Saved data entries

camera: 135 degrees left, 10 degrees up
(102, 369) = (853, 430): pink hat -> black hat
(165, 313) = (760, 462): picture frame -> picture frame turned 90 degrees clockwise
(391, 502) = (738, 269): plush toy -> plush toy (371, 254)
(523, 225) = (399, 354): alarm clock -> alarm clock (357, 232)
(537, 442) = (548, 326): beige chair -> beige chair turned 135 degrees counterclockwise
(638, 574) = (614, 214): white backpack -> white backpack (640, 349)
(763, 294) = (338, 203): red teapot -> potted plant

◆ **REQUIREMENT**
Could you return exactly the stretch of the data above that starts at the line with "(523, 225) = (399, 354): alarm" and ends at the line with "(638, 574) = (614, 214): white", both lines included?

◆ **TASK OUTPUT**
(523, 225) = (399, 354): alarm clock -> alarm clock (357, 232)
(537, 442) = (548, 326): beige chair -> beige chair turned 135 degrees counterclockwise
(638, 574) = (614, 214): white backpack -> white backpack (640, 349)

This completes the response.